Among the nearly 5,000 laws that could be struck off through the Retained EU Law (Revocation and Reform) Bill are several items of major hazards legislation. IChemE’s safety community was concerned at the lack of clarity on whether there is sufficient existing legislation on the UK statute book to avoid any gaps emerging. They noted that a deadline could have created a risk that not all affected legislation would be sufficiently scrutinised in time to understand the full impact of revoking EU law.

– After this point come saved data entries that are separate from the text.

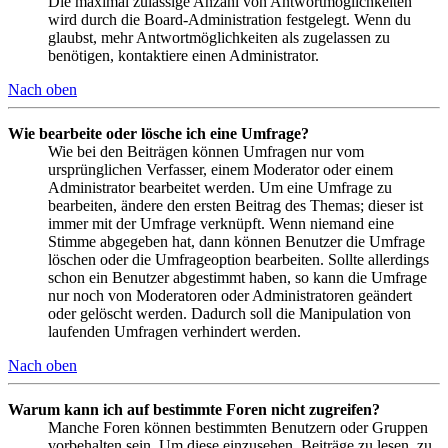
Die maximal zulässige Anzahl von Antwortmöglichkeiten
wird durch die Board-Administration festgelegt. Wenn du
glaubst, mehr Antwortmöglichkeiten als zugelassen zu
benötigen, kontaktiere einen Administrator.
Nach oben
Wie bearbeite oder lösche ich eine Umfrage?
Wie bei den Beiträgen können Umfragen nur vom
ursprünglichen Verfasser, einem Moderator oder einem
Administrator bearbeitet werden. Um eine Umfrage zu
bearbeiten, ändere den ersten Beitrag des Themas; dieser ist
immer mit der Umfrage verknüpft. Wenn niemand eine
Stimme abgegeben hat, dann können Benutzer die Umfrage
löschen oder die Umfrageoption bearbeiten. Sollte allerdings
schon ein Benutzer abgestimmt haben, so kann die Umfrage
nur noch von Moderatoren oder Administratoren geändert
oder gelöscht werden. Dadurch soll die Manipulation von
laufenden Umfragen verhindert werden.
Nach oben
Warum kann ich auf bestimmte Foren nicht zugreifen?
Manche Foren können bestimmten Benutzern oder Gruppen
vorbehalten sein. Um diese einzusehen, Beiträge zu lesen, zu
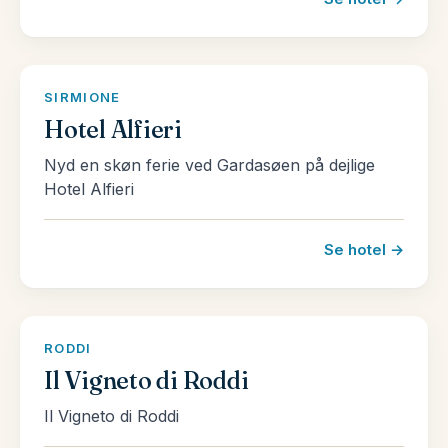
SIRMIONE
Hotel Alfieri
Nyd en skøn ferie ved Gardasøen på dejlige
Hotel Alfieri
Se hotel →
RODDI
Il Vigneto di Roddi
Il Vigneto di Roddi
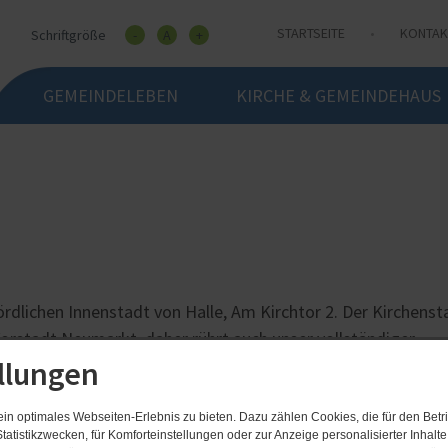
STARTSEITE
KONTAK
Schriftgröße
-
A
+
GEMEINDELEBEN
KIRCHE & GEMEINDEHAUS
ördlichen Innenstadt von Halle, Am Kirchtor 2. Der Kirchens
orstadt Neumarkt, daher rührt auch unser vollständiger
llungen
arkt zu Halle“.
n optimales Webseiten-Erlebnis zu bieten. Dazu zählen Cookies, die für den Betri
tatistikzwecken, für Komforteinstellungen oder zur Anzeige personalisierter Inhalt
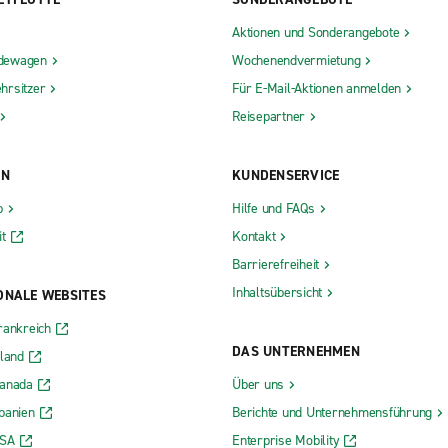
Aktionen und Sonderangebote
dewagen
Wochenendvermietung
hrsitzer
Für E-Mail-Aktionen anmelden
Reisepartner
ON
KUNDENSERVICE
b
Hilfe und FAQs
t
Kontakt
Barrierefreiheit
Inhaltsübersicht
ONALE WEBSITES
rankreich
DAS UNTERNEHMEN
rland
Kanada
Über uns
panien
Berichte und Unternehmensführung
USA
Enterprise Mobility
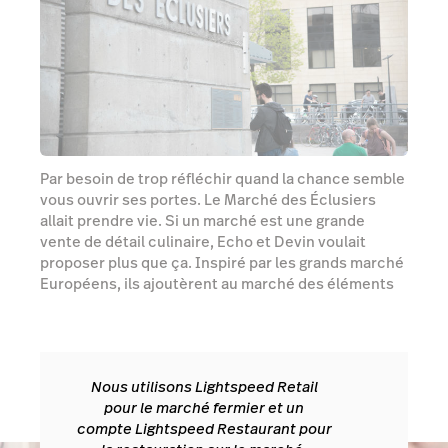
Par besoin de trop réfléchir quand la chance semble
vous ouvrir ses portes. Le Marché des Éclusiers
allait prendre vie. Si un marché est une grande
vente de détail culinaire, Echo et Devin voulait
proposer plus que ça. Inspiré par les grands marché
Européens, ils ajoutèrent au marché des éléments
de restauration. Pour gérer une telle opération
incluant de la vente au détail et de la restauration,
ce talentueux couple ont fait confiance à
Lightspeed, sur tous les tableaux :
Nous utilisons Lightspeed Retail
pour le marché fermier et un
compte Lightspeed Restaurant pour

“IChemE is pleased that the immediate deadline to sunset thousands of laws has now been removed. This will give legislators more time to properly assess the impact of revoking EU-originated legislation and reduces the risk of unforeseen consequences that might impact the safety of the many industries and environments within which chemical and process engineers work."David Bogle, IChemE President
The Government still plans to remove or replace 600 laws by the end of 2023 but these do not appear to include safety-critical legislation at this stage. The longer list of laws still to be considered, now against a more appropriate timetable, includes several pieces of major hazards legislation originating in the UK, but subsequently adopted and amended in the EU, such as:
- The Planning (Hazardous Substances) Regulations 2015
- Control of Major Accident Hazards Regulations 2015
- Offshore Installations (Offshore Safety Directive) (Safety Case etc) Regulations 2015
Plus other safety legislation such as:
- Offshore Installations (Prevention of Fire and Explosion, and Emergency Response) Regulations 1995
- Dangerous Substances and Explosive Atmospheres Regulations 2002
IChemE will continue working with its partners to support policy makers in ensuring legislation in the major hazards arena limits the consequences of any major accidents to people and the environment.